Use this checklist when cache hit rate is low:

  1. Put stable content before dynamic content.
  2. Keep system prompts, examples, tool definitions, and schemas byte-for-byte consistent.
  3. Keep user questions, timestamps, request IDs, and short-lived data at the end.
  4. Make the reusable prefix long enough to be worth caching.
  5. For OpenAI-style models, reuse prompt_cache_key for the same prompt family.
  6. For Claude models, place cache_control on the last stable content block.
  7. Keep tool definitions, tool order, system text, and message order stable.
  8. Send the second request after the first response starts or completes, especially when testing cache reads.
  9. Log usage.prompt_tokens_details so you can see cached tokens, cache writes, and cache reads.
  10. Test with your real prompt shape, not only a tiny prompt.
  11. If Claude shows cache creation but no cache read, wait a few seconds and retry the exact same stable prefix.

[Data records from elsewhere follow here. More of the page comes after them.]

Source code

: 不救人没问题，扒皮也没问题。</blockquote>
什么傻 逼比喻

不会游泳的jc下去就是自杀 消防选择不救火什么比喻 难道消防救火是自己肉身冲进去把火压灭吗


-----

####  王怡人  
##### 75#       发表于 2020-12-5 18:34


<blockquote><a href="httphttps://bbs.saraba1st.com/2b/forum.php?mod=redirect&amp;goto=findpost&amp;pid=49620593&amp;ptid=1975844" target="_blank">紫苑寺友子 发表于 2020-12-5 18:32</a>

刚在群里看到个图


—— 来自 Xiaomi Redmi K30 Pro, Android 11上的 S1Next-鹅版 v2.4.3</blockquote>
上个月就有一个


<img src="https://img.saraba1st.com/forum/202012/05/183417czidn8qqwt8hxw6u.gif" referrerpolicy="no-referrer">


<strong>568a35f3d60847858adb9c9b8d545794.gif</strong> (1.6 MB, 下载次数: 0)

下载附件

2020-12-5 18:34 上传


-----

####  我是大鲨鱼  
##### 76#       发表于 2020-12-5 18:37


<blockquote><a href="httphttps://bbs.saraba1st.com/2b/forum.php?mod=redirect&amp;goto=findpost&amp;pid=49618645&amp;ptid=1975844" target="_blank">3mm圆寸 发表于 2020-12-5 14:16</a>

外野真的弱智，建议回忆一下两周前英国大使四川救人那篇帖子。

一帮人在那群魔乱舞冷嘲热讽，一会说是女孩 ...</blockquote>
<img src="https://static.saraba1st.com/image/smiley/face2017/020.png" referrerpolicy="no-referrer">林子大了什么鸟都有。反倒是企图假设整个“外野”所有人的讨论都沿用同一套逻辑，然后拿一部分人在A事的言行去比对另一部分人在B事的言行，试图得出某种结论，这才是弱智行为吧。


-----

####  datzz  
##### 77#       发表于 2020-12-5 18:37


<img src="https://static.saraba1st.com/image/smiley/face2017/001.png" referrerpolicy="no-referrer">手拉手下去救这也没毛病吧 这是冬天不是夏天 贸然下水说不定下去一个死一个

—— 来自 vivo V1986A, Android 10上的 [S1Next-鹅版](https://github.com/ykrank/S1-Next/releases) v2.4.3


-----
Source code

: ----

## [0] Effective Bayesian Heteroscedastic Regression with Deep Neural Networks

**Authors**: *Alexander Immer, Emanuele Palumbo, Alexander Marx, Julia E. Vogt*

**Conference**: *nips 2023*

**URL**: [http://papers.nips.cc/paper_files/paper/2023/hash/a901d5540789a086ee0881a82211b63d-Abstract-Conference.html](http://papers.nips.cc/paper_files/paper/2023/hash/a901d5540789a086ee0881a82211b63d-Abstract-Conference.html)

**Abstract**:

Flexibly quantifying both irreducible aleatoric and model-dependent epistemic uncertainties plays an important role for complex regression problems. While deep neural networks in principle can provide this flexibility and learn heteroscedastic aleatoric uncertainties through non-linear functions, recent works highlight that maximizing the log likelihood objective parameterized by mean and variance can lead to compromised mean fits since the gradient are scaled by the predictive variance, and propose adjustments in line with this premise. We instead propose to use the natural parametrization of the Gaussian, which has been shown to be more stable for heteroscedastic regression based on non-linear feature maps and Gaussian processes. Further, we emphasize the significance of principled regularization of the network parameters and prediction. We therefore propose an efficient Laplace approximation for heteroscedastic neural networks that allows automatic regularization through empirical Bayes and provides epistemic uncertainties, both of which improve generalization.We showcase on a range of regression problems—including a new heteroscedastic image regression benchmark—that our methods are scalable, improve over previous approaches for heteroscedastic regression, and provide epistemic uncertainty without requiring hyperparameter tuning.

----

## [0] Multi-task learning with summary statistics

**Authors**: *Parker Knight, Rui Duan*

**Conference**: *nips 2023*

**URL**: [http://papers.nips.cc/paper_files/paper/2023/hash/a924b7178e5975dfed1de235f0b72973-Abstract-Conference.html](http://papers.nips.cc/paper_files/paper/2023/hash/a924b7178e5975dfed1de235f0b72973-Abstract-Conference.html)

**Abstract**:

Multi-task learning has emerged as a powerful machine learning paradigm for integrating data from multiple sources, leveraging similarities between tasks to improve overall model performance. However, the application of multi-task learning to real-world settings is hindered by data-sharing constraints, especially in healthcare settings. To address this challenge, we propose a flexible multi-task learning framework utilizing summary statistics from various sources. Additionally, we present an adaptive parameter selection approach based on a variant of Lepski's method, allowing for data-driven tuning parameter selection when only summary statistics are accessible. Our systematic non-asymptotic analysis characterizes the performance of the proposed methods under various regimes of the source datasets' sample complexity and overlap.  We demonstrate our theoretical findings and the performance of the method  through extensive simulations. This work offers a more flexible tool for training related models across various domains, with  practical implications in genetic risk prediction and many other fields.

Common Reasons for Low Cache Hit Rate

SymptomLikely causeWhat to change
cached_tokens stays 0Prompt is too short or prefix keeps changingUse a longer stable prefix and move dynamic data later
Same prompt text still missesTools, system text, images, or message order changed before the textCompare the full serialized request, not only the visible user prompt
Claude writes cache every time but does not readcache_control is placed after changing contentMove cache_control to the end of the stable block
Claude shows cache creation first, then no read yetCache may not be readable immediately or the request may route differentlyRetry the exact same stable prefix after a short delay and monitor usage.prompt_tokens_details
Long Claude prompt has many blocksCache lookup may not cover every earlier block from one late breakpointAdd stable breakpoints earlier in the long reusable prefix
Agent sessions do not seem to reuse contextEach task starts with different instructions or tool setupKeep project rules and tool definitions stable
Cache works once, then disappears laterUpstream cache expiredSend related requests close together or use provider-supported retention options when available
Similar prompts miss cacheThe beginning is not identicalCompare the serialized request prefix, including tools and message order

What Prompt Caching Does Not Do

Prompt caching does not store or reuse the model’s final answer. The model still generates a fresh response for each request. Caching only helps the provider reuse processing for repeated prompt prefixes.

Prompt caching also does not replace good context management. You should still trim irrelevant history, summarize old turns, and avoid sending large content that the model no longer needs.